I digress. Did they make back 10 cents on the dollar? In its final tally the auctioning off of Maglev’s assets brought in a gross total of $549,202.16. Before that money was paid to anyone some auction expenses of $40,059 were due. A buyers premium collected by the auction house amounted to $82,380. So if my math is right is works out to maybe a bit under $427 thousand payable to debtors and debtors in possession. Probably will not cover the unpaid rent.
All that is left to write is the history.
Don’t get me wrong. I love trains and all, but why did anyone ever believe this would happen? It was all such a cognitive dissonance with reality that even when Maryland appeared to drop out, leaving Pittsburgh to ‘win’ the competition for demonstration money for this, the result was to find new regions other than Pittsburgh to consider.
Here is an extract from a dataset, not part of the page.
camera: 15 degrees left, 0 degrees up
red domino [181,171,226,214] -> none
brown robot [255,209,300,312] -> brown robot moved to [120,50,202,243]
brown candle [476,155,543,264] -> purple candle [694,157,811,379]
It just wasn’t ever going to happen here.
If it ever happened it wasn’t just an incremental technology for us, but akin to Merlin returning the visit to Connecticut. I just looked it up and did the division: Amtrak’s service from Washington, DC to Pittsburgh covers all of 299 miles in just barely under 8 hours. An average of under 38 miles per hour, and that is if it isn’t late. Faster than George made it which is something. On a bad day the train might not be able to keep up with Lance Armstrong.